2
votes

We have monthly indexes (currently 11 months) with 22 shards per index. I am seeing what seems to be a lot of segments per index (roughly 1200 to 1380 segments). The older indexes should have very little, if any updates occurring on them. From everything I have read it sounds like ES should be automatically merging segments, but now I am a bit concerned that this is not occurring. I know we can manually run an optimize, but will need to allocate another resource to do that work (as to not impact current system). I am fairly new to ES (if that isn't obvious) and am really trying to understand if we have an issue or not. It could also be that we need to tweak index.merge.policy.segments_per_tier to be less than 10. Really not sure.

Rough index stats:

11 indexes 22 shards per index 65 million docs per index 350 GB per index

Any info, suggestions, etc. are greatly appreciated.

Thanks,

S

1
The best step you can perform now, especially that you have time-based indices, is to manually optimize the indices that are not written to. You will see improvements in performance for sure. The more segments there are, the more heap memory is being used. ES does automatically merge segments, but there are certain conditions that should apply for Lucene to merge segments (size of the segments, number of deleted docs in them, number of segments of almost the same size etc). There were issues in the past versions related to merging, but not sure if you are hitting one or not. - Andrei Stefan
Thanks for the info Andrei! We are currently on 1.3 (soon moving to 1.5).

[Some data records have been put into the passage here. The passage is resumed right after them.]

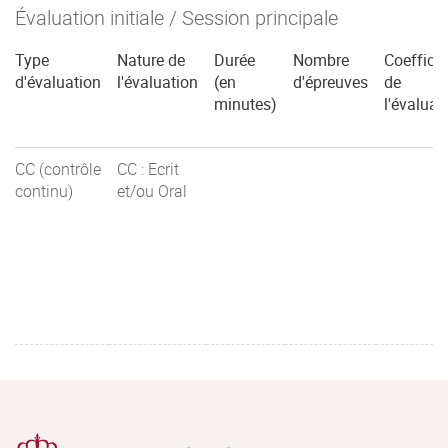
Évaluation initiale / Session principale
Type
Nature de
Durée
Nombre
Coefficie
d'évaluation
l'évaluation
(en
d'épreuves
de
minutes)
l'évaluat
CC (contrôle
CC : Ecrit
continu)
et/ou Oral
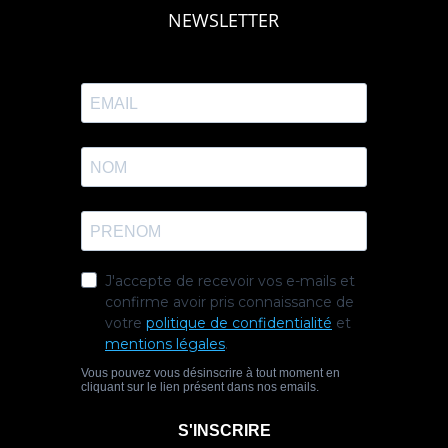
NEWSLETTER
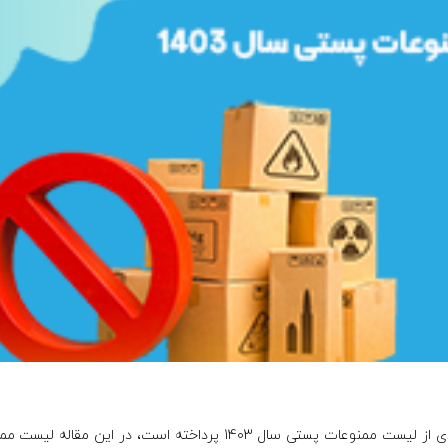
از آنجایی که در سال 1403 شرکت پست به ارائه‌ی جدیدی از لیست ممنوعات پستی سال 1403 پرداخته است، در این م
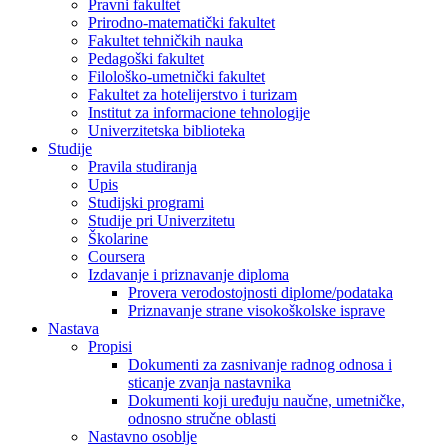
Pravni fakultet
Prirodno-matematički fakultet
Fakultet tehničkih nauka
Pedagoški fakultet
Filološko-umetnički fakultet
Fakultet za hotelijerstvo i turizam
Institut za informacione tehnologije
Univerzitetska biblioteka
Studije
Pravila studiranja
Upis
Studijski programi
Studije pri Univerzitetu
Školarine
Coursera
Izdavanje i priznavanje diploma
Provera verodostojnosti diplome/podataka
Priznavanje strane visokoškolske isprave
Nastava
Propisi
Dokumenti za zasnivanje radnog odnosa i
sticanje zvanja nastavnika
Dokumenti koji uređuju naučne, umetničke,
odnosno stručne oblasti
Nastavno osoblje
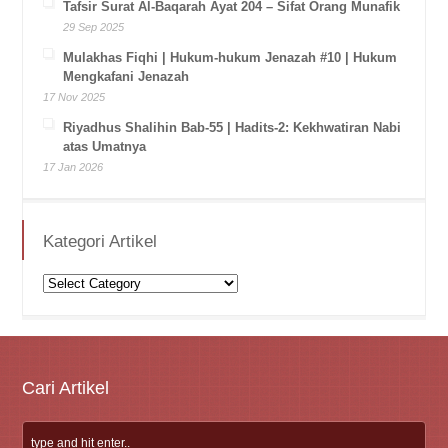
Tafsir Surat Al-Baqarah Ayat 204 – Sifat Orang Munafik
29 Sep 2025
Mulakhas Fiqhi | Hukum-hukum Jenazah #10 | Hukum
Mengkafani Jenazah
17 Nov 2025
Riyadhus Shalihin Bab-55 | Hadits-2: Kekhwatiran Nabi
atas Umatnya
17 Jan 2026
Kategori Artikel
Kategori
Artikel
Cari Artikel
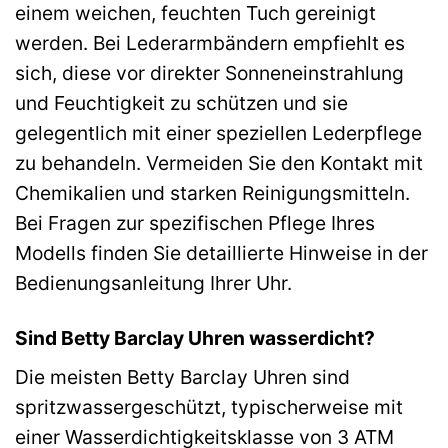
einem weichen, feuchten Tuch gereinigt
werden. Bei Lederarmbändern empfiehlt es
sich, diese vor direkter Sonneneinstrahlung
und Feuchtigkeit zu schützen und sie
gelegentlich mit einer speziellen Lederpflege
zu behandeln. Vermeiden Sie den Kontakt mit
Chemikalien und starken Reinigungsmitteln.
Bei Fragen zur spezifischen Pflege Ihres
Modells finden Sie detaillierte Hinweise in der
Bedienungsanleitung Ihrer Uhr.
Sind Betty Barclay Uhren wasserdicht?
Die meisten Betty Barclay Uhren sind
spritzwassergeschützt, typischerweise mit
einer Wasserdichtigkeitsklasse von 3 ATM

How impactful is running the optimize manually? If we stop all indexing will it roughly take minutes, hours, etc. to optimize an index similar in size to ours? Thanks again. - scarpacci
Do you index in older indices? - Andrei Stefan
Up to a certain point, then no. So the indexes that are older than 6 months should not be modified. - scarpacci
I don't think you should stop indexing altogether just to optimize indices. You could try to optimize a single index per day, when you believe the load on the cluster is not that high... - Andrei Stefan

1 Answers

2
votes

The best step you can perform now, especially that you have time-based indices, is to manually optimize the indices that are not written to. You will see improvements in performance for sure. The more segments there are, the more heap memory is being used.

ES does automatically merge segments, but there are certain conditions that should apply for Lucene to merge segments (size of the segments, number of deleted docs in them, number of segments of almost the same size etc). There were issues in the past versions related to merging, but not sure if you are hitting one or not.

You could try to optimize a single index per day, when you believe the load on the cluster is not that high. You are probably aware of Curator which can be used for this and other operations.